Given exercise
Resume the forum thread on cleaning and storing pH probes, carrying it on from its last sentence.

Excerpt to read
# Cleaning ph probe?



## mrakhnyansky (Nov 25, 2007)

*Cleaning ph electrode probe?*

Any suggestions what should be done to extend live of the ph probe? I've been reading about cleaning and storing solutions, but no one disclose their chemical composition. I know for sure that bleach can not be used to clean probe for algae. I think when the probe is properly cleaned and calibrated it can serve many years. In the past I've clean the probe with vinegar, Windex window cleaner, and Excel; the best results I had with vinegar acid solution 70% in alcohol. Regular white vinegar is 5% acid solution in water,this is very weak solution. Probe was 2 years old, but after cleaning started to work like new. Any opinions, please post it here.


----------



## Izzy (Jun 4, 2006)

My bottle of Electrode Care by Red sea fish pHarm ltd. is hydrochloric acid.


----------



## goldier (Feb 13, 2010)

After testing I wipe off the excess solution with a paper towel, then I dip and swirl the probes in a small cup of distilled water, then take it out, shake it a few times, and let it air dry. They should be ready for next time. Vinegar can be used to clean the deposit on old probes.


----------



## JeffyFunk (Apr 6, 2006)

I work as the laboratory manager for a small environmental laboratory. We use Mettler Toledo's InLab pH electrodes because they are quality electrodes that really last (unlike, say, anything by Thermo Scientific - the Walmart of scientific lab equipment). The recommended storage solution is Friscolyte B, which is an electrolytic solution of KCl (i.e. potash) in glycerine. They do not recommend storing electrodes in DI water. We've also used pH 7.0 buffer for storing pH electrodes. When they get dirty, we clean our probes with dilute HCl (~1N). If that doesn't work, we've also used stronger acid solutions like H2SO4 (10%). Don't use concentrated acids as they can dissolve the metal parts of the pH electrode.


----------



## Emily6 (Feb 14, 2006)

I work for a gov't environmental organization and we routinely use YSI multiprobes which include a pH bulb on them. Depending on the range you're looking to monitor, storing the probe in buffer solution is acceptable. pH 4 and 7 I believe is what we store our's in. Soaking them in buffer solution also acts to restore their accuracy. 

DI water is not recommended. You also don't want them to dry out. When not in use (but scheduled to be used soon), we store them closed with a damp sponge (tap water moistened). Keep in mind, ours get beat up pretty bad and have several other probes attached.

Provided material

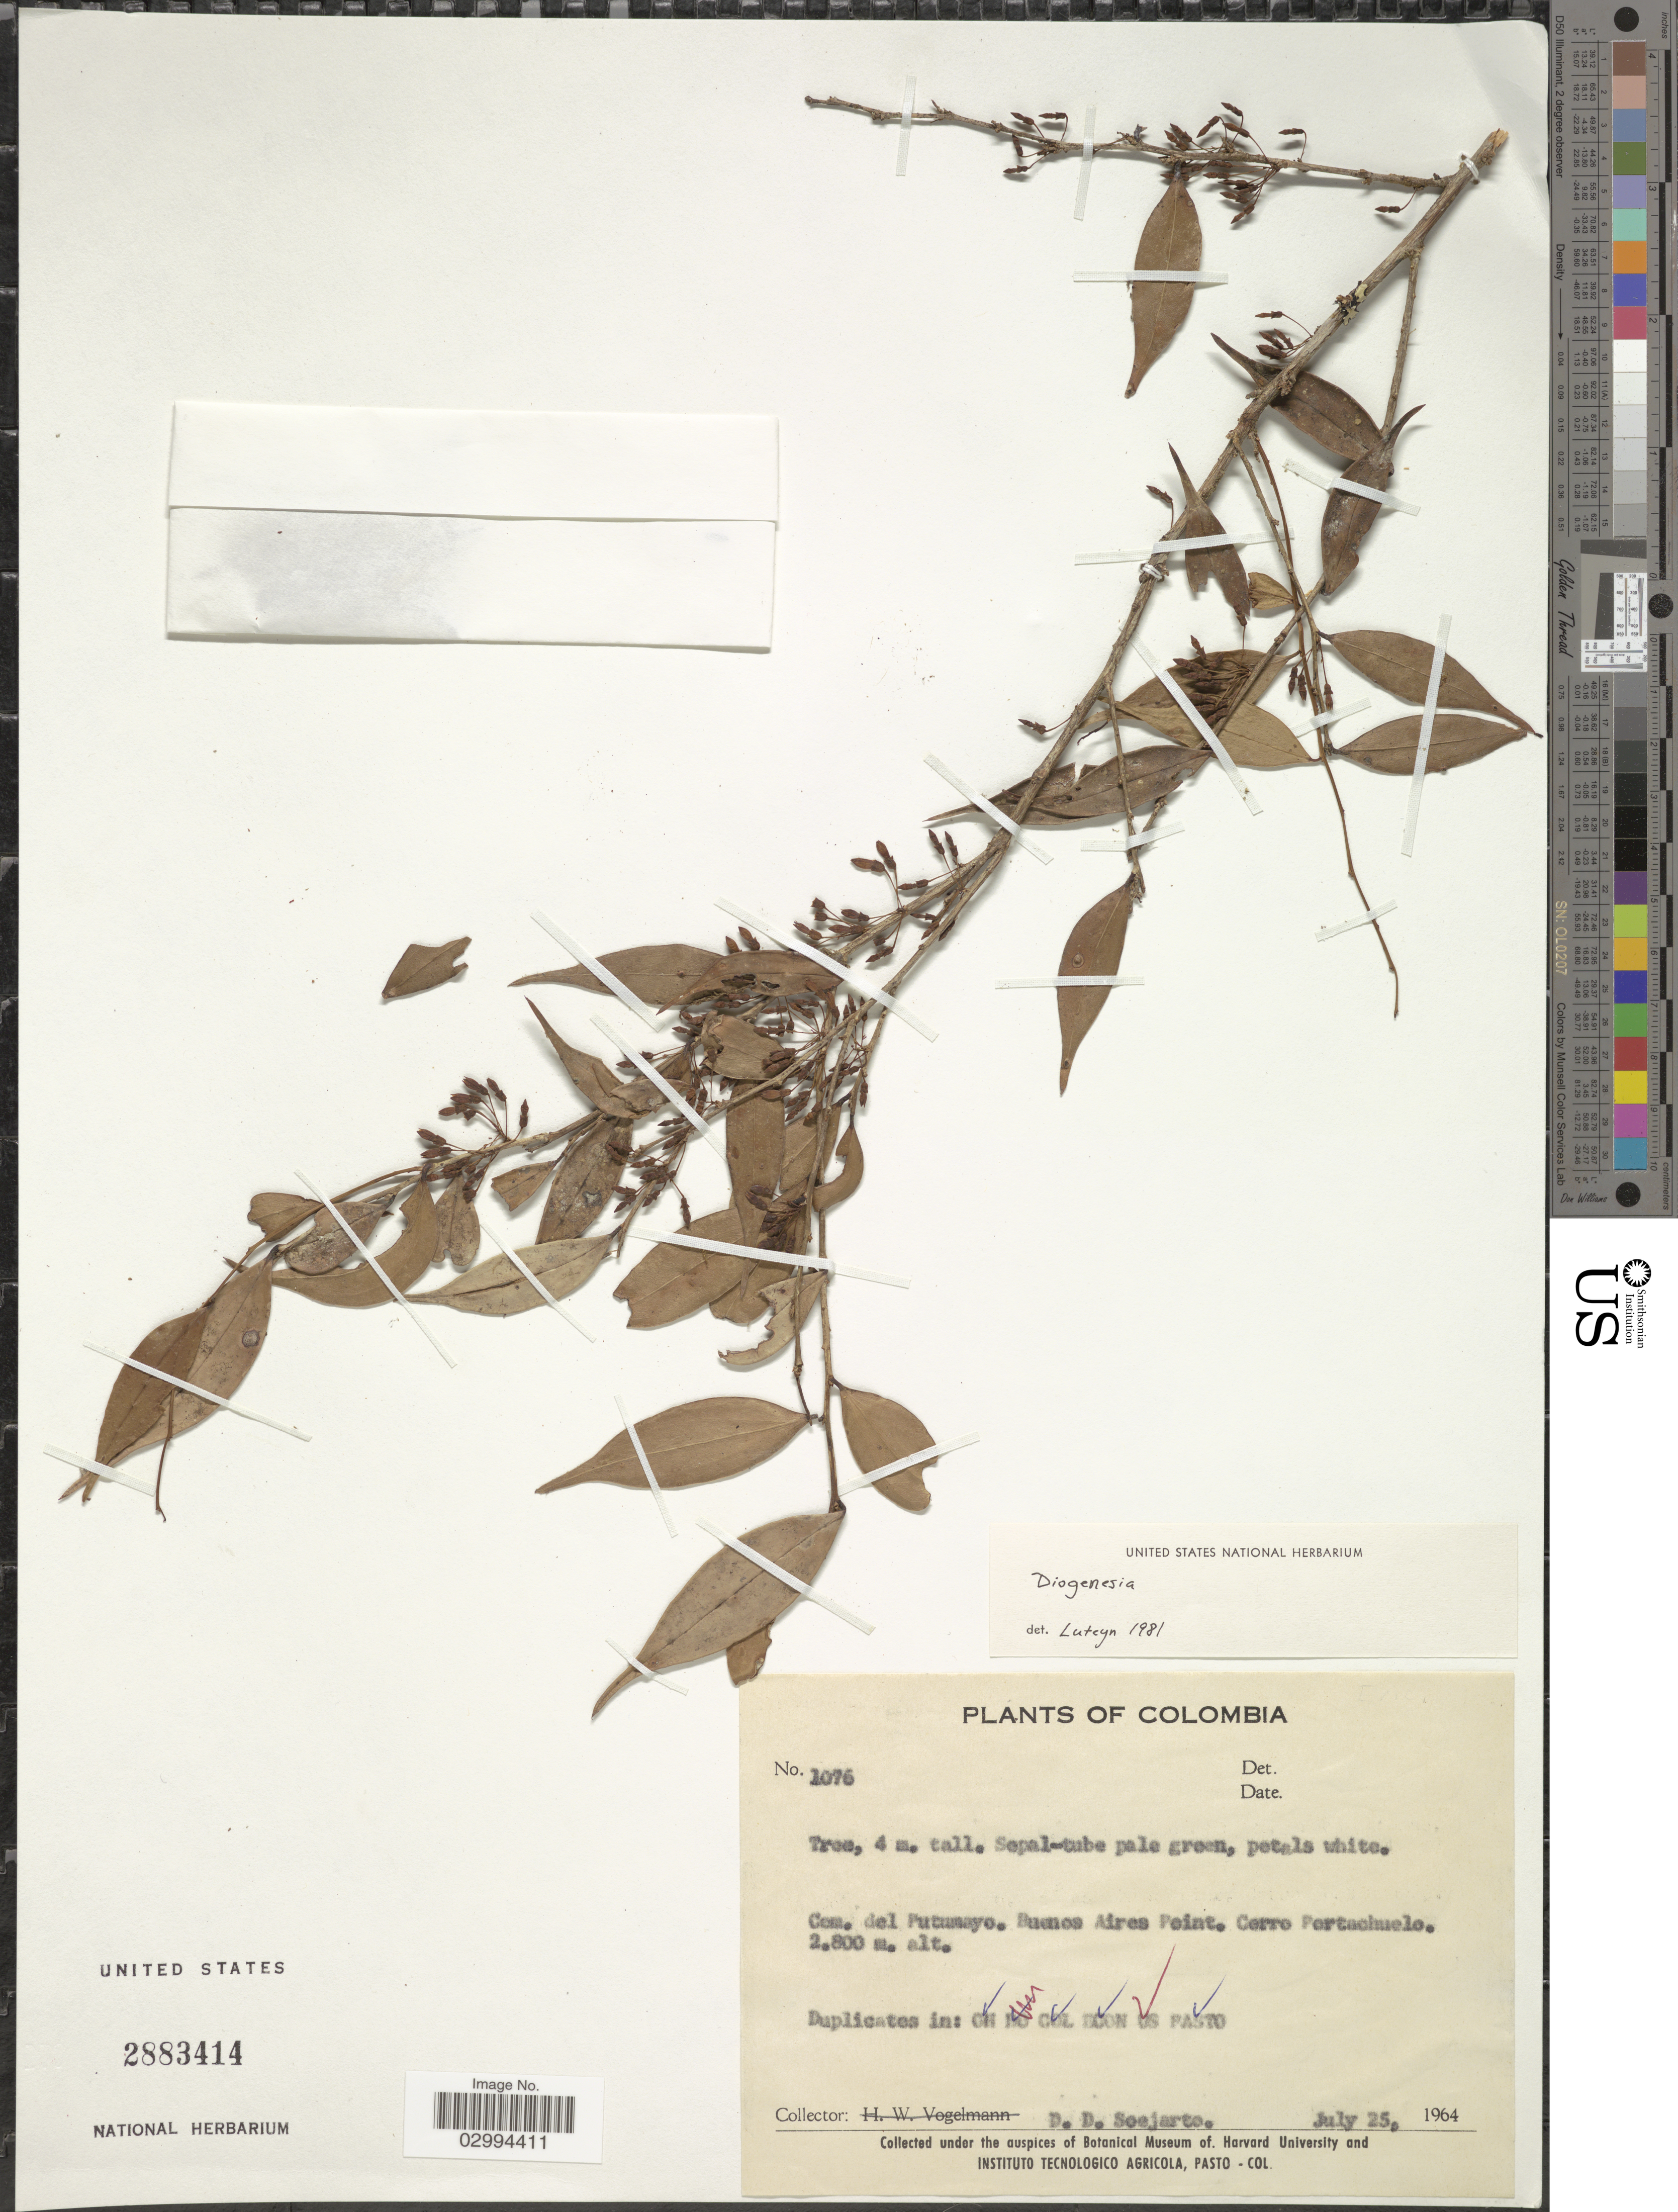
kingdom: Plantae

--

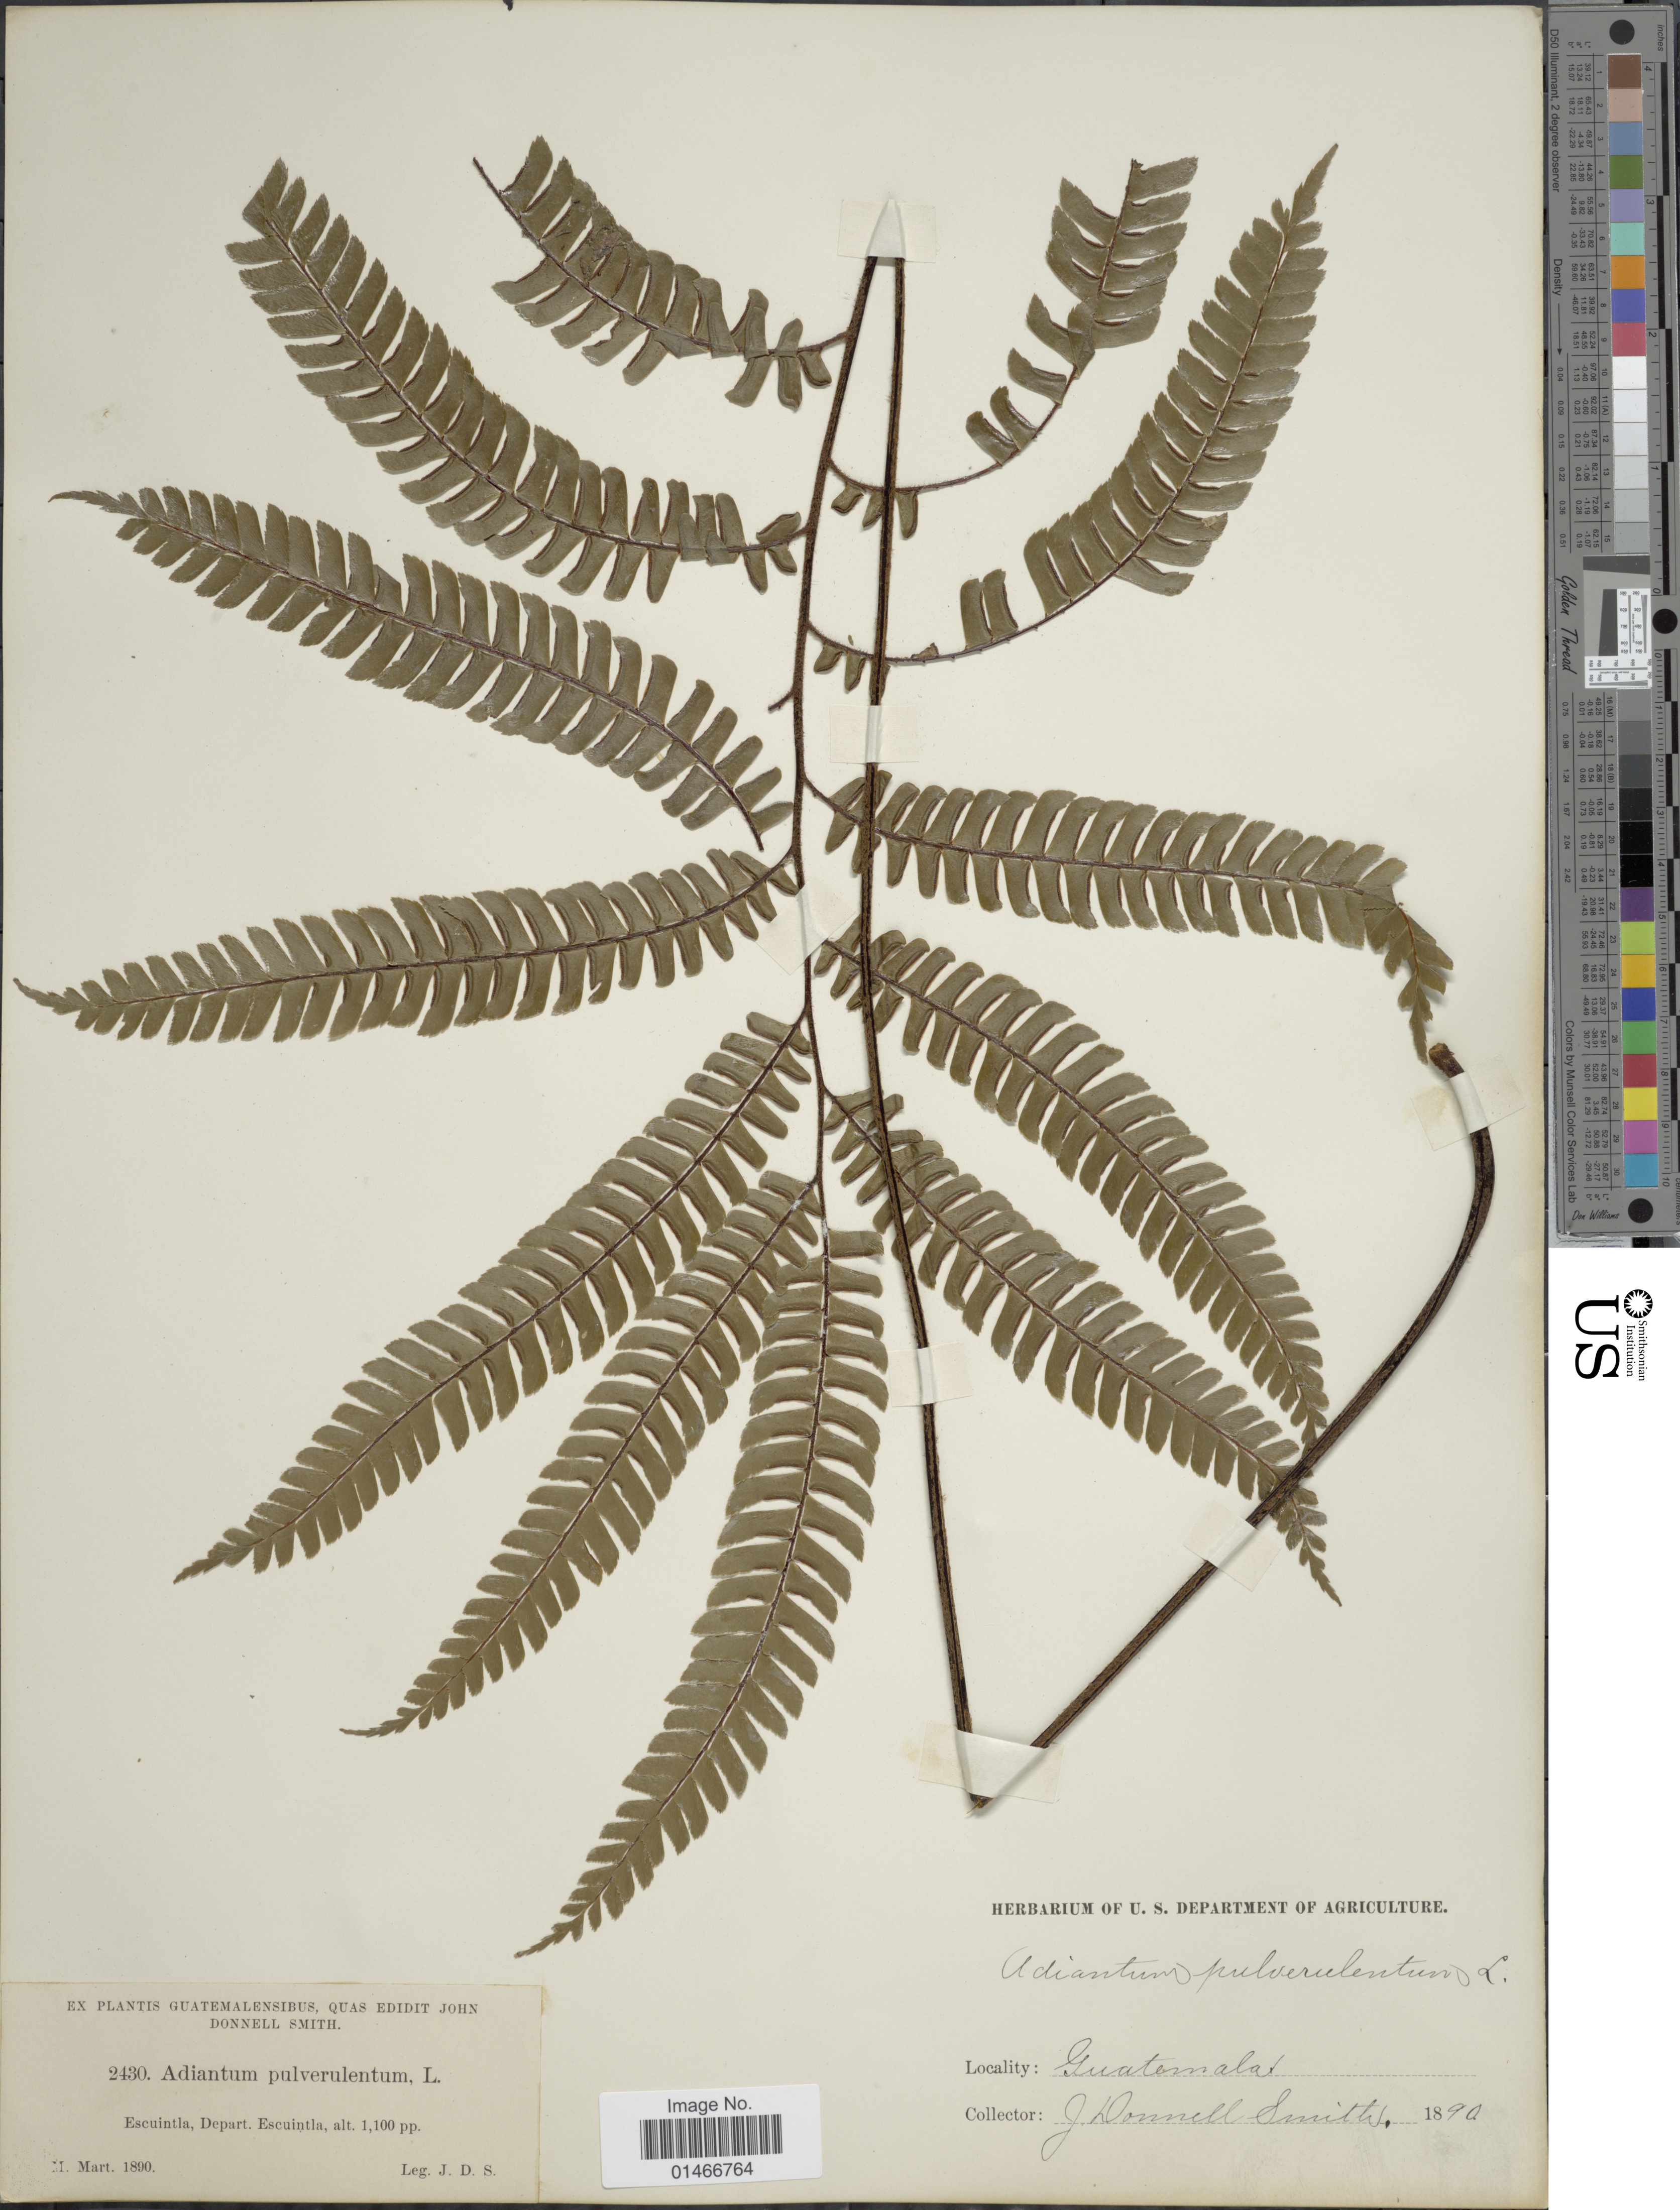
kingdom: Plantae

Response to this exercise
One is also not supposed to scrape at the bulb with, say, a Q-tip or sponge. This can scratch it according to the manufacturer.

Hope that helps- pH probes are notoriously sensitive and tricky.


----------



## mrakhnyansky (Nov 25, 2007)

Thank you so much Emily6 for such detail explanations on what should be avoided while cleaning the probe( ph electrode). I use Pinpoint American Marine probe to determine ph levels in the planted tank. My ph usually fluctuates from 6.20 to 7.20. I usually calibrate the probe every 6 months. If it's possible, can you please explain what can be done to extend the life of the electrode. Either soaking in storage solution or keeping it for a while in ph 4 solution. American Marine recommends the probe to be changed every 12 months. They also recommend to store probe in storage solution or ph 4 solution ( not ph 7 or ph 10 solutions). Is it really necessary to change the probe every year or there is a way to revitalize it? My next questions about reference solutions. Thank you.


----------



## JeffyFunk (Apr 6, 2006)

mrakhnyansky said:


> They also recommend to store probe in storage solution or ph 4 solution ( not ph 7 or ph 10 solutions). Is it really necessary to change the probe every year or there is a way to revitalize it? My next questions about reference solutions. Thank you.


Acidic solutions (like the pH 4 solution) will help w/ the removal of mineral salts (which is why they will help to revitalize the probe). There is no reason to change out a pH electrode on a routine basis, assuming that you are able to verify it's accuracy. Please note that it is stated in the EPA method that pH calibration solutions should only be used once and then discarded. (And in case you're wondering, If you use pH calibration standards more than once, I've noticed that used pH standards have a tendency to skew results higher if they are used again, resulting in inaccurate results). (Our Mettler-Toledo pH meter is able to determine the condition of the pH electrode based off of the calibration curve; We change our pH electrodes whenever the condition of the pH probe drops from 3 bars to 1 bar or about every 1-2 months of heavy use.)


----------



## Emily6 (Feb 14, 2006)

I agree with JeffyFunk- I've never heard of annual pH probe swaps and frankly, if it's holding a calibration for a reasonable amount of time (for portable varieties, I'd say per use- for long-term monitoring, I'd say for two weeks) then it's not worth the money buying a new one. 

Every 6 months is probably a little long to go without re-calibrating. My Milwaukee probe falls out of acceptable range every 2 months. This doesn't mean it's broken- as I mentioned earlier, they will always need re-calibration. We calibrate our YSI multiprobes every day- and they need it.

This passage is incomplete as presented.